What you are asked to do:
Each line below from the one containing "下图是 Hackinthebox 从攻击者的角度构建的攻击树示例，可以帮助了解自己所面临的威胁。" through the one containing "如上所述，STRIDE 是威胁建模的祖父，最早于 90" is to be given again exactly, and no line outside that span.

##### Raw data

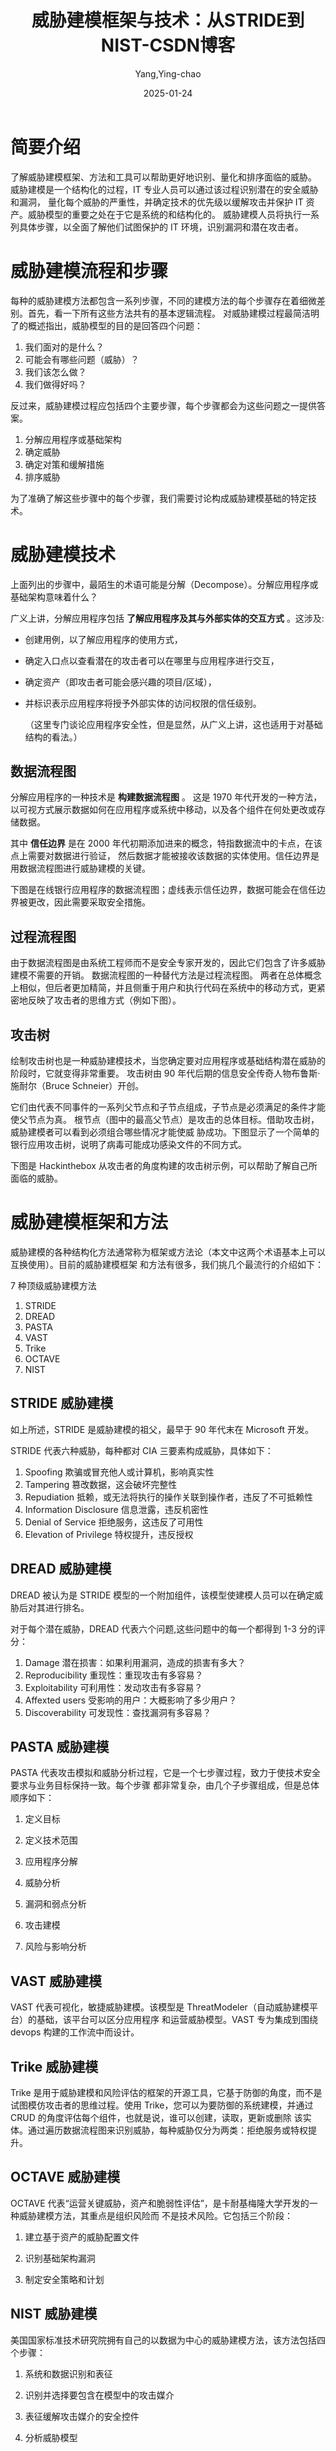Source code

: :PROPERTIES:
:ID:       e28f723c-8506-4e37-954f-eb27387b1e61
:NOTER_DOCUMENT: https://blog.csdn.net/weixin_43965597/article/details/122882763
:NOTER_OPEN: eww
:END:
#+TITLE: 威胁建模框架与技术：从STRIDE到NIST-CSDN博客
#+AUTHOR: Yang,Ying-chao
#+DATE:   2025-01-24
#+OPTIONS:  ^:nil H:5 num:t toc:2 \n:nil ::t |:t -:t f:t *:t tex:t d:(HIDE) tags:not-in-toc
#+STARTUP:  align nodlcheck oddeven lognotestate
#+SEQ_TODO: TODO(t) INPROGRESS(i) WAITING(w@) | DONE(d) CANCELED(c@)
#+LANGUAGE: en
#+TAGS:     noexport(n)
#+EXCLUDE_TAGS: noexport
#+FILETAGS: :threaten:model:stride:nist:

* 简要介绍

了解威胁建模框架、方法和工具可以帮助更好地识别、量化和排序面临的威胁。
威胁建模是一个结构化的过程，IT 专业人员可以通过该过程识别潜在的安全威胁和漏洞，
量化每个威胁的严重性，并确定技术的优先级以缓解攻击并保护 IT 资产。威胁模型的重要之处在于它是系统的和结构化的。
威胁建模人员将执行一系列具体步骤，以全面了解他们试图保护的 IT 环境，识别漏洞和潜在攻击者。


* 威胁建模流程和步骤
:PROPERTIES:
:NOTER_DOCUMENT: https://blog.csdn.net/weixin_43965597/article/details/122882763
:NOTER_OPEN: eww
:NOTER_PAGE: 710
:END:

每种的威胁建模方法都包含一系列步骤，不同的建模方法的每个步骤存在着细微差别。首先，看一下所有这些方法共有的基本逻辑流程。
对威胁建模过程最简洁明了的概述指出，威胁模型的目的是回答四个问题：

1. 我们面对的是什么？
2. 可能会有哪些问题（威胁）？
3. 我们该怎么做？
4. 我们做得好吗？

反过来，威胁建模过程应包括四个主要步骤，每个步骤都会为这些问题之一提供答案。

1. 分解应用程序或基础架构
2. 确定威胁
3. 确定对策和缓解措施
4. 排序威胁

为了准确了解这些步骤中的每个步骤，我们需要讨论构成威胁建模基础的特定技术。


* 威胁建模技术
:PROPERTIES:
:NOTER_DOCUMENT: https://blog.csdn.net/weixin_43965597/article/details/122882763
:NOTER_OPEN: eww
:NOTER_PAGE: 998
:END:

上面列出的步骤中，最陌生的术语可能是分解（Decompose）。分解应用程序或基础架构意味着什么？


广义上讲，分解应用程序包括 *了解应用程序及其与外部实体的交互方式* 。这涉及:
- 创建用例，以了解应用程序的使用方式，
- 确定入口点以查看潜在的攻击者可以在哪里与应用程序进行交互，
- 确定资产（即攻击者可能会感兴趣的项目/区域），
- 并标识表示应用程序将授予外部实体的访问权限的信任级别。

  （这里专门谈论应用程序安全性，但是显然，从广义上讲，这也适用于对基础结构的看法。）


** 数据流程图

分解应用程序的一种技术是 *构建数据流程图* 。
这是 1970 年代开发的一种方法，以可视方式展示数据如何在应用程序或系统中移动，以及各个组件在何处更改或存储数据。

其中 *信任边界* 是在 2000 年代初期添加进来的概念，特指数据流中的卡点，在该点上需要对数据进行验证，
然后数据才能被接收该数据的实体使用。信任边界是用数据流程图进行威胁建模的关键。

下图是在线银行应用程序的数据流程图；虚线表示信任边界，数据可能会在信任边界被更改，因此需要采取安全措施。

#+CAPTION: 网上银行应用程序的数据流程图（作者为 Wei Zhang 和 Marco Morana，以 OWASP 许可分发）
#+NAME: fig:8325497b61e28beab395fc96f9ba1d7d
#+DOWNLOADED: https://i-blog.csdnimg.cn/blog_migrate/8325497b61e28beab395fc96f9ba1d7d.png
#+attr_html: :width 800px
#+attr_org: :width 800px
[[file:images/8325497b61e28beab395fc96f9ba1d7d.png]]


** 过程流程图

由于数据流程图是由系统工程师而不是安全专家开发的，因此它们包含了许多威胁建模不需要的开销。
数据流程图的一种替代方法是过程流程图。
两者在总体概念上相似，但后者更加精简，并且侧重于用户和执行代码在系统中的移动方式，更紧密地反映了攻击者的思维方式（例如下图）。


#+CAPTION:
#+NAME: fig:9a09b62b7d0a725e2c07c462d7ae81fb
#+DOWNLOADED: https://i-blog.csdnimg.cn/blog_migrate/9a09b62b7d0a725e2c07c462d7ae81fb.png
#+attr_html: :width 800px
#+attr_org: :width 800px
[[file:images/9a09b62b7d0a725e2c07c462d7ae81fb.png]]

** 攻击树

绘制攻击树也是一种威胁建模技术，当您确定要对应用程序或基础结构潜在威胁的阶段时，它就变得非常重要。
攻击树由 90 年代后期的信息安全传奇人物布鲁斯·施耐尔（Bruce Schneier）开创。

它们由代表不同事件的一系列父节点和子节点组成，子节点是必须满足的条件才能使父节点为真。
根节点（图中的最高父节点）是攻击的总体目标。借助攻击树，威胁建模者可以看到必须组合哪些情况才能使威
胁成功。下图显示了一个简单的银行应用攻击树，说明了病毒可能成功感染文件的不同方式。


#+CAPTION:
#+NAME: fig:feabf179c2185d2d36e0eaab59a163e8
#+DOWNLOADED: https://i-blog.csdnimg.cn/blog_migrate/feabf179c2185d2d36e0eaab59a163e8.png
#+attr_html: :width 800px
#+attr_org: :width 800px
[[file:images/feabf179c2185d2d36e0eaab59a163e8.png]]


下图是 Hackinthebox 从攻击者的角度构建的攻击树示例，可以帮助了解自己所面临的威胁。


#+CAPTION:
#+NAME: fig:59f5072a0923be7c6d7c42aba495dea4
#+DOWNLOADED: https://i-blog.csdnimg.cn/blog_migrate/59f5072a0923be7c6d7c42aba495dea4.png
#+attr_html: :width 800px
#+attr_org: :width 800px
[[file:images/59f5072a0923be7c6d7c42aba495dea4.png]]

* 威胁建模框架和方法

威胁建模的各种结构化方法通常称为框架或方法论（本文中这两个术语基本上可以互换使用）。目前的威胁建模框架
和方法有很多，我们挑几个最流行的介绍如下：

7 种顶级威胁建模方法

1. STRIDE
2. DREAD
3. PASTA
4. VAST
5. Trike
6. OCTAVE
7. NIST


** STRIDE 威胁建模

如上所述，STRIDE 是威胁建模的祖父，最早于 90 年代末在 Microsoft 开发。

STRIDE 代表六种威胁，每种都对 CIA 三要素构成威胁，具体如下：

1. Spoofing 欺骗或冒充他人或计算机，影响真实性
2. Tampering 篡改数据，这会破坏完整性
3. Repudiation 抵赖，或无法将执行的操作关联到操作者，违反了不可抵赖性
4. Information Disclosure 信息泄露，违反机密性
5. Denial of Service 拒绝服务，这违反了可用性
6. Elevation of Privilege 特权提升，违反授权


** DREAD 威胁建模

DREAD 被认为是 STRIDE 模型的一个附加组件，该模型使建模人员可以在确定威胁后对其进行排名。

对于每个潜在威胁，DREAD 代表六个问题,这些问题中的每一个都得到 1-3 分的评分：

1. Damage 潜在损害：如果利用漏洞，造成的损害有多大？
2. Reproducibility 重现性：重现攻击有多容易？
3. Exploitability 可利用性：发动攻击有多容易？
4. Affexted users 受影响的用户：大概影响了多少用户？
5. Discoverability 可发现性：查找漏洞有多容易？

** PASTA 威胁建模

PASTA 代表攻击模拟和威胁分析过程，它是一个七步骤过程，致力于使技术安全要求与业务目标保持一致。每个步骤
都非常复杂，由几个子步骤组成，但是总体顺序如下：

1. 定义目标

2. 定义技术范围

3. 应用程序分解

4. 威胁分析

5. 漏洞和弱点分析

6. 攻击建模

7. 风险与影响分析

** VAST 威胁建模

VAST 代表可视化，敏捷威胁建模。该模型是 ThreatModeler（自动威胁建模平台）的基础，该平台可以区分应用程序
和运营威胁模型。VAST 专为集成到围绕 devops 构建的工作流中而设计。

** Trike 威胁建模

Trike 是用于威胁建模和风险评估的框架的开源工具，它基于防御的角度，而不是试图模仿攻击者的思维过程。使用
Trike，您可以为要防御的系统建模，并通过 CRUD 的角度评估每个组件，也就是说，谁可以创建，读取，更新或删除
该实体。通过遍历数据流程图来识别威胁，每种威胁仅分为两类：拒绝服务或特权提升。

** OCTAVE 威胁建模

OCTAVE 代表“运营关键威胁，资产和脆弱性评估”，是卡耐基梅隆大学开发的一种威胁建模方法，其重点是组织风险而
不是技术风险。它包括三个阶段：

1. 建立基于资产的威胁配置文件

2. 识别基础架构漏洞

3. 制定安全策略和计划

** NIST 威胁建模

美国国家标准技术研究院拥有自己的以数据为中心的威胁建模方法，该方法包括四个步骤：

1. 系统和数据识别和表征

2. 识别并选择要包含在模型中的攻击媒介

3. 表征缓解攻击媒介的安全控件

4. 分析威胁模型

该 NIST 草案还包括一个方法的具体应用实例。
如果您正在寻找威胁建模示例，那么这是一个很棒的文档，可以阅读该文档以了解流程如何工作。

* 威胁建模最佳实践

无论选择哪种框架，都应遵循一些实践方法。但最重要的（通常也是很难做到的）是将威胁建模作为系统开发过程中
的优先事项。如果能在项目开发伊始就做到这一点，以后可以省去很多麻烦，因为安全性可以被深深“植入”到应用程
序或系统中。

另一个最佳实践是不要将应用程序和系统彼此隔离。Michael Santarcangelo 写道： “如果各种威胁模型以相同的方
式相互连接，并且应用程序和组件作为 IT 系统的一部分进行交互，那么结果将是一个全面的攻击面，CISO 可以使用该
攻击面来理解整个企业的整体威胁组合。”

* 威胁建模工具

需要指出的是，上面列出的两种方法（VAST 和 Trike）实际上是围绕特定的软件工具构建的。还有一些支持其他方法
的工具，例如，Microsoft 提供了免费的威胁建模工具，而 OWASP Foundation 也推出了自己的桌面和 web 版本的威胁建
模工具——Threat Dragon³。

实际上，这里描述的许多方法都是概念性的，并未与任何软件联系在一起。攻击树或数据流程图可以用笔和纸绘制。
正如 Luca Bongiorni 的演讲所解释的那样，用于威胁建模的一些最受欢迎的工具是 Microsoft Visio 和 Excel。开始为
基础架构进行威胁建模的门槛很低，但回报却很高。

参考资料：

【1】最早的威胁建模论文：

https://www.microsoft.com/security/blog/2009/08/27/the-threats-to-our-products/

【2】Uncover Security Design Flaws Using The STRIDE Approach：

https://docs.microsoft.com/en-us/archive/msdn-magazine/2006/november/uncover-security-design-flaws-using-the-stride-approach


【3】OWASP 威胁建模工具：

Threat Dragon：https://owasp.org/www-project-threat-dragon/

##########

Task result:
下图是 Hackinthebox 从攻击者的角度构建的攻击树示例，可以帮助了解自己所面临的威胁。


#+CAPTION:
#+NAME: fig:59f5072a0923be7c6d7c42aba495dea4
#+DOWNLOADED: https://i-blog.csdnimg.cn/blog_migrate/59f5072a0923be7c6d7c42aba495dea4.png
#+attr_html: :width 800px
#+attr_org: :width 800px
[[file:images/59f5072a0923be7c6d7c42aba495dea4.png]]

* 威胁建模框架和方法

威胁建模的各种结构化方法通常称为框架或方法论（本文中这两个术语基本上可以互换使用）。目前的威胁建模框架
和方法有很多，我们挑几个最流行的介绍如下：

7 种顶级威胁建模方法

1. STRIDE
2. DREAD
3. PASTA
4. VAST
5. Trike
6. OCTAVE
7. NIST


** STRIDE 威胁建模

如上所述，STRIDE 是威胁建模的祖父，最早于 90 年代末在 Microsoft 开发。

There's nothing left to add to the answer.